I was born in Cape Town South Africa in 1945, just after Adolf had incinerated his Reich but before Uncle Sam did the same to the Japanese.  I entered this world at the Leeuwendal Nursing Home – located midway between trackless tram routes 3 & 4!  In my formative years, buses vied for my attentions along with railways, ships of the Union Castle Line and the ocean going steam tugs of the South African Railways & Harbours.  No apology is made for the idiom of the times – there were no "persons" in the 1950s only real men and beautiful women.  To those interested in numbers and technical minutiae read no further; this tale is one of memory with the odd snippet confirmed by the technical press.  It is the story of my apprenticeship into the freemasonry of bus nuttery  - an affliction of noticing rather than noting as the more advanced form of the disease can take.

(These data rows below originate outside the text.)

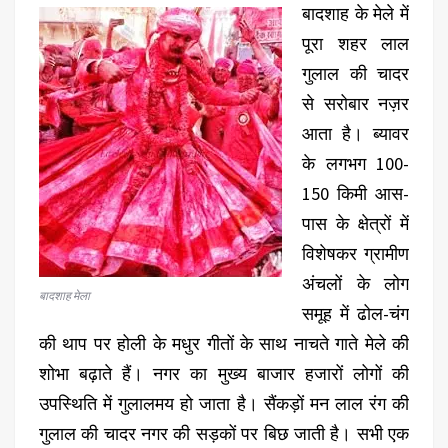
बादशाह के मेले में
पूरा शहर लाल
गुलाल की चादर
से सरोबार नज़र
आता है। ब्यावर
के लगभग 100-
150 किमी आस-
पास के क्षेत्रों में
विशेषकर ग्रामीण
अंचलों के लोग
बादशाह मेला
समूह में ढोल-चंग
की थाप पर होली के मधुर गीतों के साथ नाचते गाते मेले की
शोभा बढ़ाते हैं। नगर का मुख्य बाजार हजारों लोगों की
उपस्थिति में गुलालमय हो जाता है। सैंकड़ों मन लाल रंग की
गुलाल की चादर नगर की सड़कों पर बिछ जाती है। सभी एक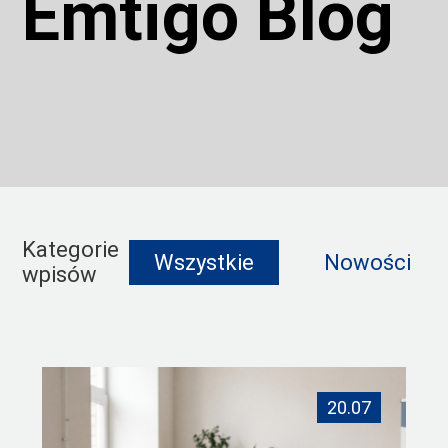
Emtigo Blog
Kategorie
Wszystkie
Nowości
wpisów
20.07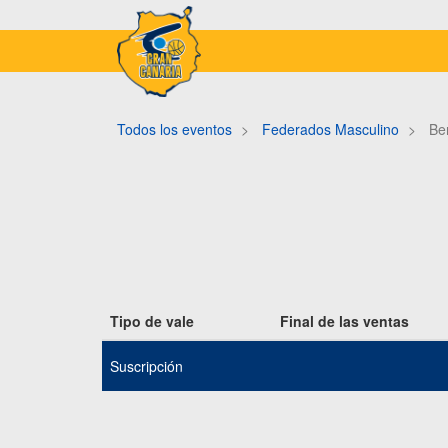
Todos los eventos
Federados Masculino
Be
Tipo de vale
Final de las ventas
Suscripción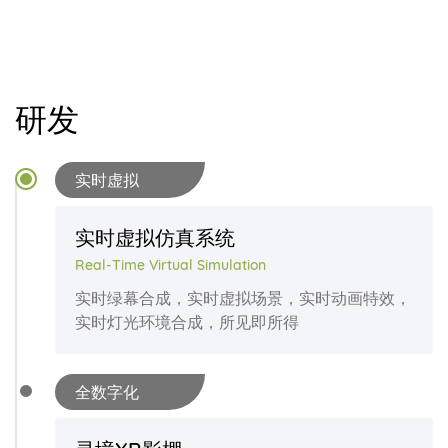
研发
实时虚拟
实时虚拟仿真系统
Real-Time Virtual Simulation
实时绿幕合成，实时虚拟场景，实时动画特效，
实时灯光环境合成，所见即所得
全数字化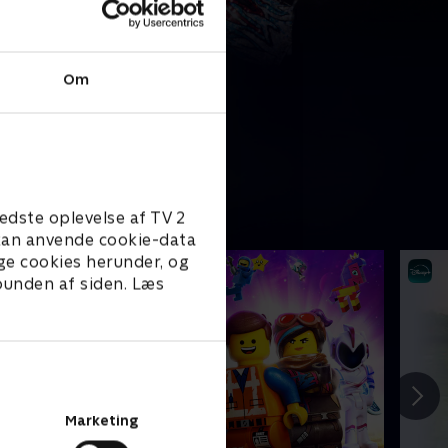
Om
edste oplevelse af TV 2
e kan anvende cookie-data
ge cookies herunder, og
 bunden af siden. Læs
Marketing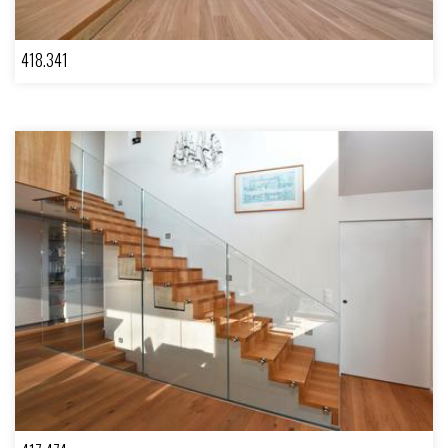
418.341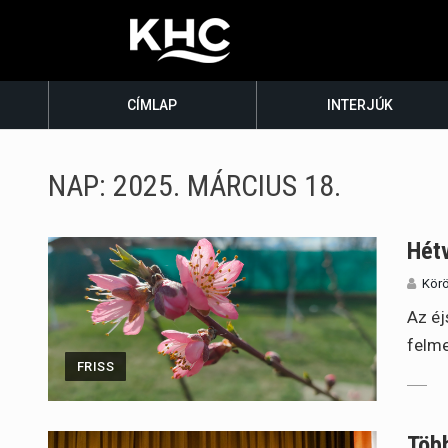
CÍMLAP
INTERJÚK
NAP:
2025. MÁRCIUS 18.
Hétv
Körö
Az éj
felme
FRISS
Több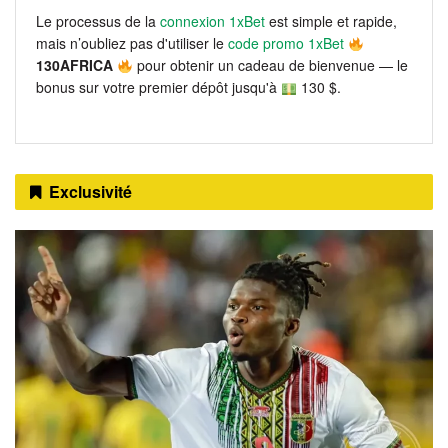
Le processus de la
connexion 1xBet
est simple et rapide,
mais n’oubliez pas d'utiliser le
code promo 1xBet
130AFRICA
pour obtenir un cadeau de bienvenue — le
bonus sur votre premier dépôt jusqu'à
130 $.
Exclusivité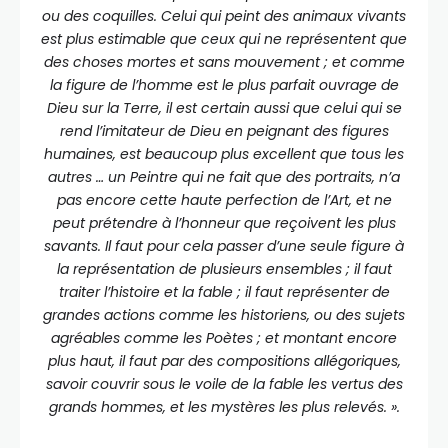
ou des coquilles. Celui qui peint des animaux vivants
est plus estimable que ceux qui ne représentent que
des choses mortes et sans mouvement ; et comme
la figure de l’homme est le plus parfait ouvrage de
Dieu sur la Terre, il est certain aussi que celui qui se
rend l’imitateur de Dieu en peignant des figures
humaines, est beaucoup plus excellent que tous les
autres … un Peintre qui ne fait que des portraits, n’a
pas encore cette haute perfection de l’Art, et ne
peut prétendre à l’honneur que reçoivent les plus
savants. Il faut pour cela passer d’une seule figure à
la représentation de plusieurs ensembles ; il faut
traiter l’histoire et la fable ; il faut représenter de
grandes actions comme les historiens, ou des sujets
agréables comme les Poètes ; et montant encore
plus haut, il faut par des compositions allégoriques,
savoir couvrir sous le voile de la fable les vertus des
grands hommes, et les mystères les plus relevés. ».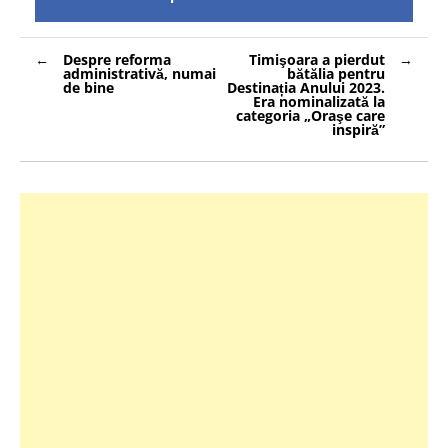
Navigare
Despre reforma
Timişoara a pierdut
în
administrativă, numai
bătălia pentru
articole
de bine
Destinația Anului 2023.
Era nominalizată la
categoria „Oraşe care
inspiră”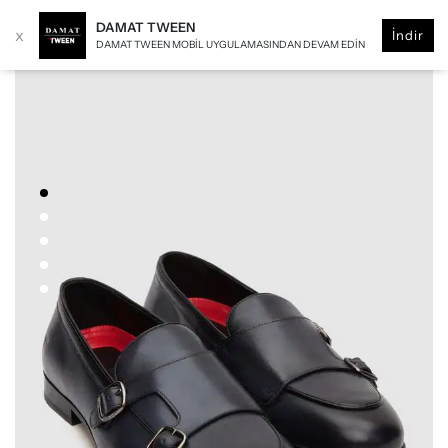
DAMAT TWEEN
x
İndir
DAMAT TWEEN MOBIL UYGULAMASINDAN DEVAM EDIN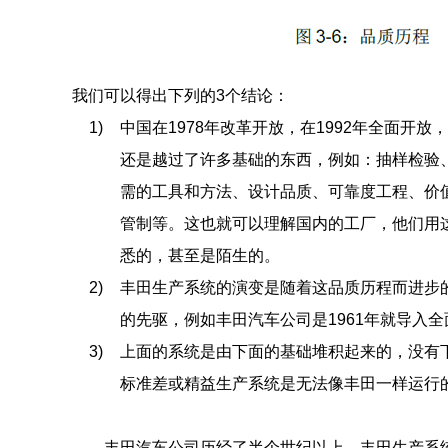
我们可以得出下列的3个结论：
1)
中国在1978年改革开放，在1992年全面开放
还是越过了许多基础的东西，例如：抽样检验
需的工具和方法、设计品质、可靠度工程、价
管制等。这也就可以理解国内的工厂，他们用
悉的，甚至是陌生的。
2)
丰田生产系统的演变是随着这品质历程而进步
的先驱，例如丰田汽车公司是1961年就导入
3)
上面的系统是由下面的基础堆积起来的，没有
标准差或精益生产系统是无法像丰田一样运行
丰田汽车公司历经了半个世纪以上，丰田生产系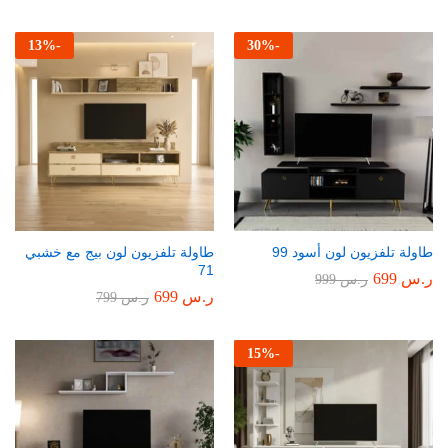
13
%
-
30
%
-
طاولة تلفزيون لون أسود 99
طاولة تلفزيون لون بيج مع خشبي
71
ر.س
699
ر.س
999
ر.س
699
ر.س
799
15
%
-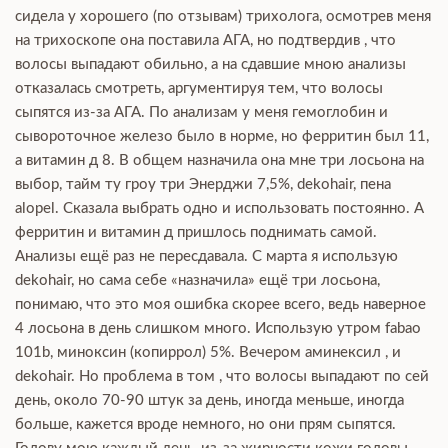
сидела у хорошего (по отзывам) трихолога, осмотрев меня
на трихоскопе она поставила АГА, но подтвердив , что
волосы выпадают обильно, а на сдавшие мною анализы
отказалась смотреть, аргументируя тем, что волосы
сыпятся из-за АГА. По анализам у меня гемоглобин и
сывороточное железо было в норме, но ферритин был 11,
а витамин д 8. В общем назначила она мне три лосьона на
выбор, тайм ту гроу три Энерджи 7,5%, dekohair, пена
alopel. Сказала выбрать одно и использовать постоянно. А
ферритин и витамин д пришлось поднимать самой.
Анализы ещё раз не пересдавала. С марта я использую
dekohair, но сама себе «назначила» ещё три лосьона,
понимаю, что это моя ошибка скорее всего, ведь наверное
4 лосьона в день слишком много. Использую утром fabao
101b, миноксин (копиррол) 5%. Вечером аминексил , и
dekohair. Но проблема в том , что волосы выпадают по сей
день, около 70-90 штук за день, иногда меньше, иногда
больше, кажется вроде немного, но они прям сыпятся.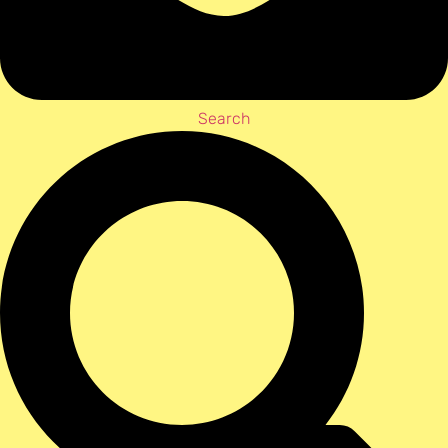
Search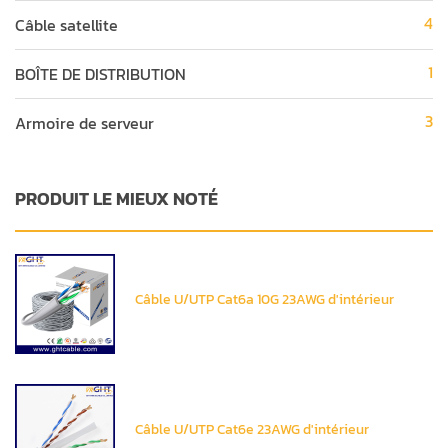
4
Câble satellite
1
BOÎTE DE DISTRIBUTION
3
Armoire de serveur
PRODUIT LE MIEUX NOTÉ
Câble U/UTP Cat6a 10G 23AWG d'intérieur
Câble U/UTP Cat6e 23AWG d'intérieur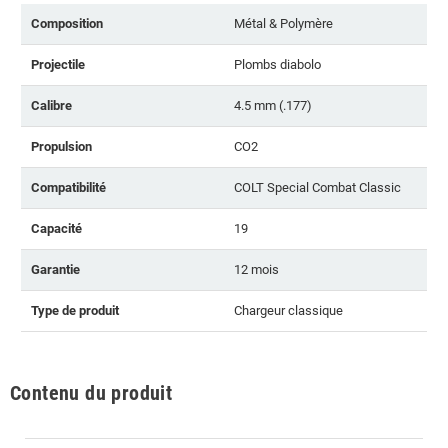
Composition
Métal & Polymère
Projectile
Plombs diabolo
Calibre
4.5 mm (.177)
Propulsion
CO2
Compatibilité
COLT Special Combat Classic
Capacité
19
Garantie
12 mois
Type de produit
Chargeur classique
Contenu du produit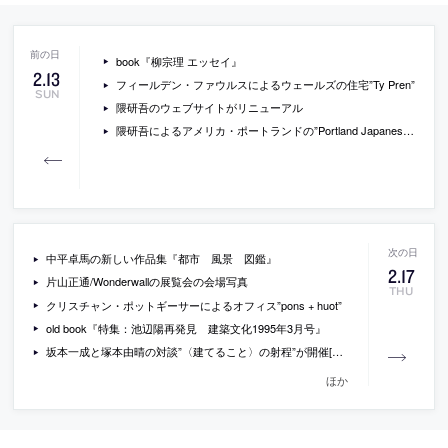
book『柳宗理 エッセイ』
2
.
13
フィールデン・ファウルスによるウェールズの住宅”Ty Pren”
SUN
隈研吾のウェブサイトがリニューアル
隈研吾によるアメリカ・ポートランドの”Portland Japanese Garden”の新施設
中平卓馬の新しい作品集『都市 風景 図鑑』
2
.
17
片山正通/Wonderwallの展覧会の会場写真
THU
クリスチャン・ポットギーサーによるオフィス”pons + huot”
old book『特集：池辺陽再発見 建築文化1995年3月号』
坂本一成と塚本由晴の対談”〈建てること〉の射程”が開催[2011/3/17]
ほか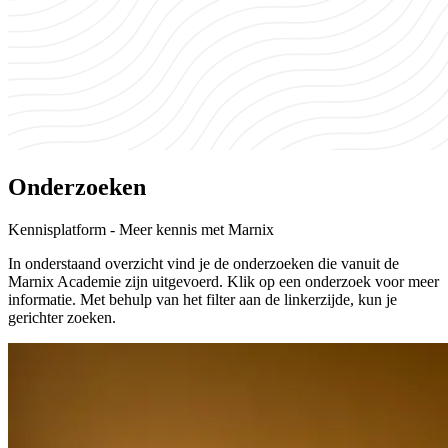
Onderzoeken
Kennisplatform - Meer kennis met Marnix
In onderstaand overzicht vind je de onderzoeken die vanuit de
Marnix Academie zijn uitgevoerd. Klik op een onderzoek voor meer
informatie. Met behulp van het filter aan de linkerzijde, kun je
gerichter zoeken.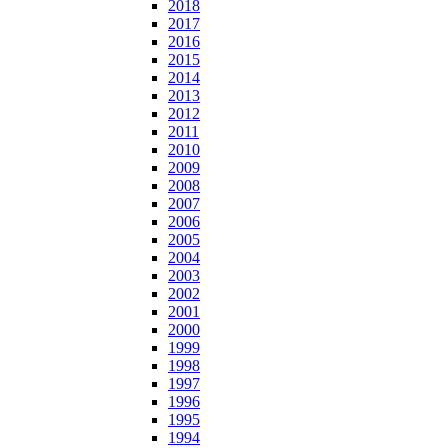
2018
2017
2016
2015
2014
2013
2012
2011
2010
2009
2008
2007
2006
2005
2004
2003
2002
2001
2000
1999
1998
1997
1996
1995
1994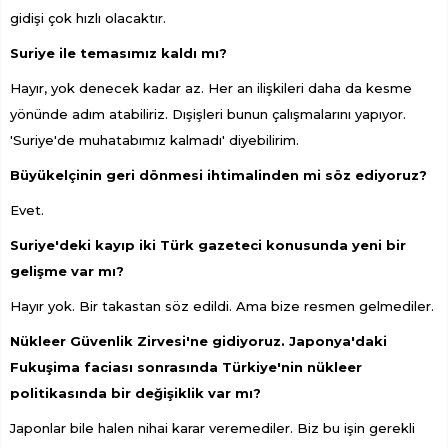
gidişi çok hızlı olacaktır.
Suriye ile temasımız kaldı mı?
Hayır, yok denecek kadar az. Her an ilişkileri daha da kesme
yönünde adım atabiliriz. Dışişleri bunun çalışmalarını yapıyor.
'Suriye'de muhatabımız kalmadı' diyebilirim.
Büyükelçinin geri dönmesi ihtimalinden mi söz ediyoruz?
Evet.
Suriye'deki kayıp iki Türk gazeteci konusunda yeni bir
gelişme var mı?
Hayır yok. Bir takastan söz edildi. Ama bize resmen gelmediler.
Nükleer Güvenlik Zirvesi'ne gidiyoruz. Japonya'daki
Fukuşima faciası sonrasında Türkiye'nin nükleer
politikasında bir değişiklik var mı?
Japonlar bile halen nihai karar veremediler. Biz bu işin gerekli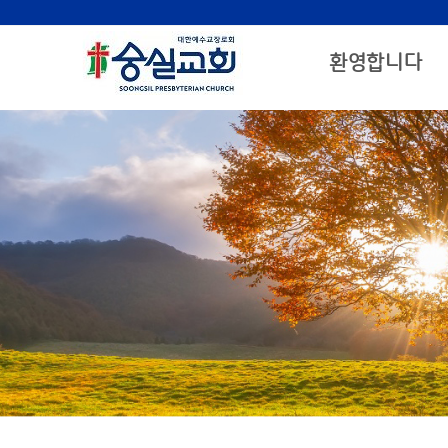
환영합니다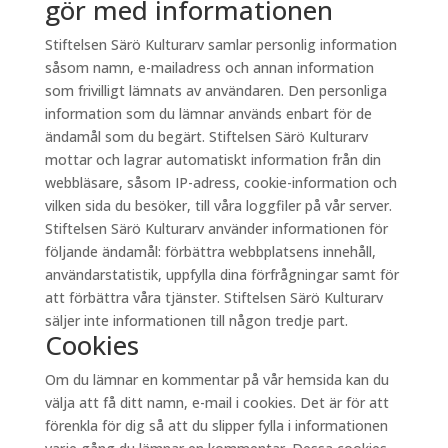
gör med informationen
Stiftelsen Särö Kulturarv samlar personlig information
såsom namn, e-mailadress och annan information
som frivilligt lämnats av användaren. Den personliga
information som du lämnar används enbart för de
ändamål som du begärt. Stiftelsen Särö Kulturarv
mottar och lagrar automatiskt information från din
webbläsare, såsom IP-adress, cookie-information och
vilken sida du besöker, till våra loggfiler på vår server.
Stiftelsen Särö Kulturarv använder informationen för
följande ändamål: förbättra webbplatsens innehåll,
användarstatistik, uppfylla dina förfrågningar samt för
att förbättra våra tjänster. Stiftelsen Särö Kulturarv
säljer inte informationen till någon tredje part.
Cookies
Om du lämnar en kommentar på vår hemsida kan du
välja att få ditt namn, e-mail i cookies. Det är för att
förenkla för dig så att du slipper fylla i informationen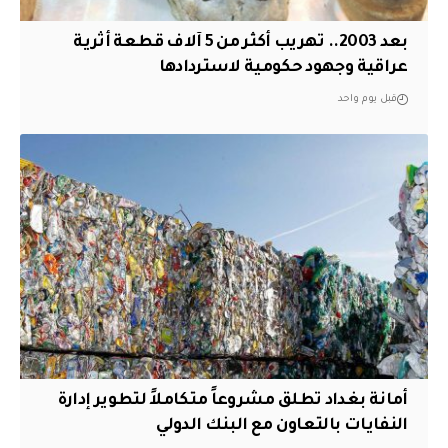
بعد 2003.. تهريب أكثر من 5 آلاف قطعة أثرية
عراقية وجهود حكومية لاستردادها
قبل يوم واحد
أمانة بغداد تطلق مشروعاً متكاملاً لتطوير إدارة
النفايات بالتعاون مع البنك الدولي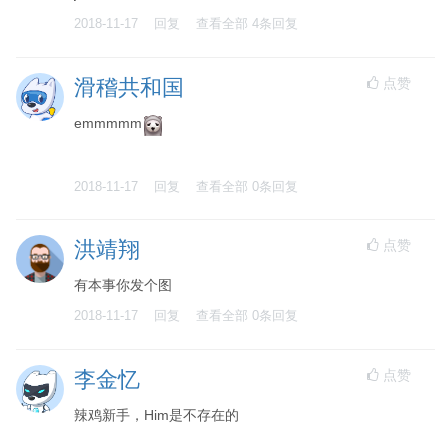
2018-11-17
回复
查看全部
4
条回复
点赞
滑稽共和国
emmmmm
2018-11-17
回复
查看全部
0
条回复
点赞
洪靖翔
有本事你发个图
2018-11-17
回复
查看全部
0
条回复
点赞
李金忆
辣鸡新手，Him是不存在的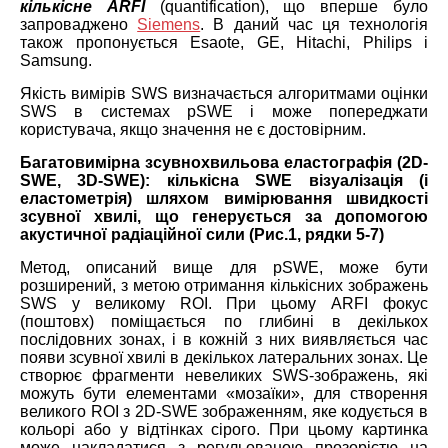
кількісне ARFI
(quantification), що вперше було
запроваджено
Siemens
. В даний час ця технологія
також пропонується Esaote, GE, Hitachi, Philips і
Samsung.
Якість вимірів SWS визначається алгоритмами оцінки
SWS в системах pSWE і може попереджати
користувача, якщо значення не є достовірним.
Багатовимірна зсувнохвильова еластографія (2D-
SWE, 3D-SWE): кількісна SWE візуалізація (і
еластометрія) шляхом вимірювання швидкості
зсувної хвилі, що генерується за допомогою
акустичної радіаційної сили (
Рис.1, рядки 5-7)
Метод, описаний вище для pSWE, може бути
розширений, з метою отримання кількісних зображень
SWS у великому ROI. При цьому ARFI фокус
(поштовх) поміщається по глибині в декількох
послідовних зонах, і в кожній з них виявляється час
появи зсувної хвилі в декількох латеральних зонах. Це
створює фрагменти невеликих SWS-зображень, які
можуть бути елементами «мозаїки», для створення
великого ROI з 2D-SWE зображенням, яке кодується в
кольорі або у відтінках сірого. При цьому картинка
може накладатися з регульованою прозорістю на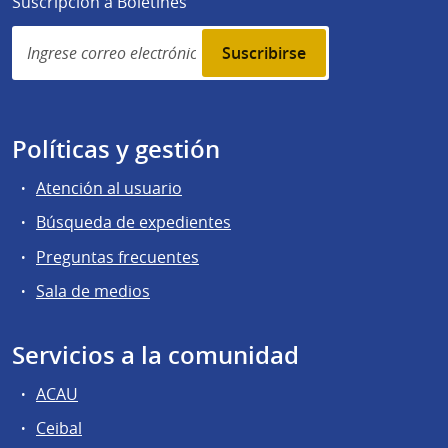
Suscripción a Boletines
Simplenews
subscription
Políticas y gestión
Atención al usuario
Búsqueda de expedientes
Preguntas frecuentes
Sala de medios
Servicios a la comunidad
ACAU
Ceibal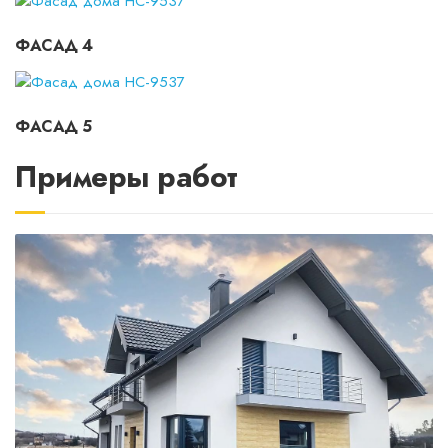
ФАСАД 4
ФАСАД 5
Примеры работ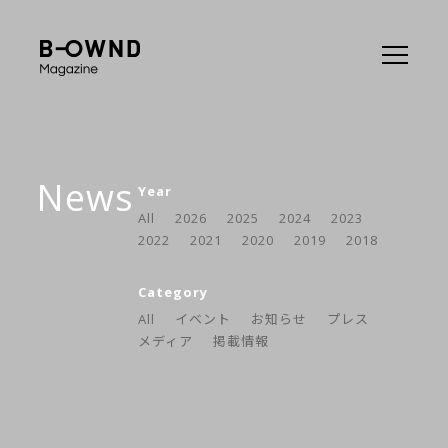
News
Year
All
2026
2025
2024
2023
2022
2021
2020
2019
2018
Category
All
イベント
お知らせ
プレス
メディア
掲載情報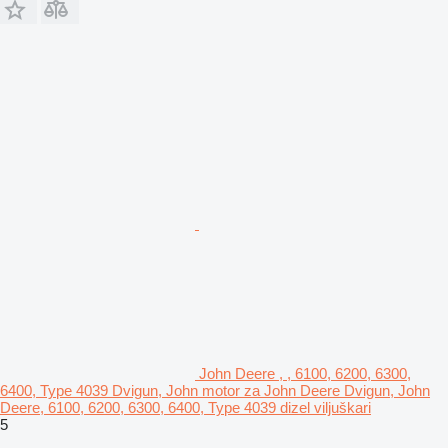
John Deere , , 6100, 6200, 6300,
6400, Type 4039 Dvigun, John motor za John Deere Dvigun, John
Deere, 6100, 6200, 6300, 6400, Type 4039 dizel viljuškari
5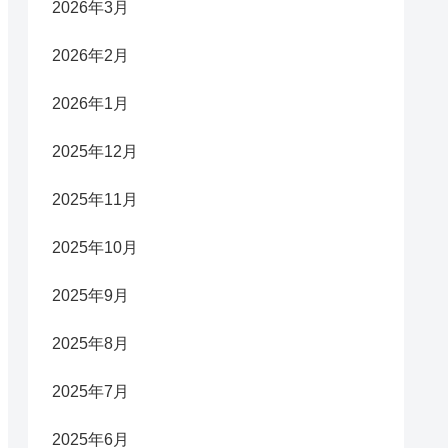
2026年3月
2026年2月
2026年1月
2025年12月
2025年11月
2025年10月
2025年9月
2025年8月
2025年7月
2025年6月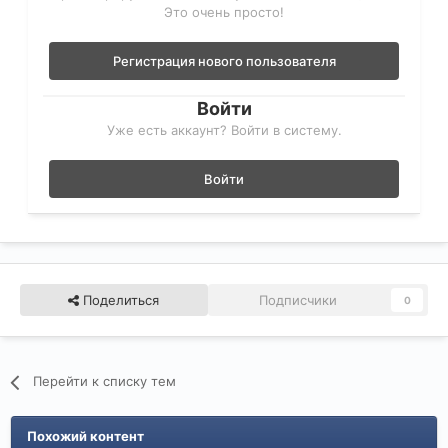
Это очень просто!
Регистрация нового пользователя
Войти
Уже есть аккаунт? Войти в систему.
Войти
Поделиться
Подписчики
0
Перейти к списку тем
Похожий контент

Public transport during this decade underwent a period of stable consolidation without radical changes.  Growing up in this climate induced a sense of security that the golden age of the half-cab and the trackless tram would last forever. Sadly, it was not to be; this story now belongs to another world in another time.  On Christmas Eve 1960 our family sailed away from Cape Town to start a new life in New Zealand.

Regrettably I did not photograph buses when living in Cape Town however I have avidly collected and copied pictures and information about South African buses whenever the opportunity has occurred.  These gleanings form the basis for the drawings I have used to illustrate this article.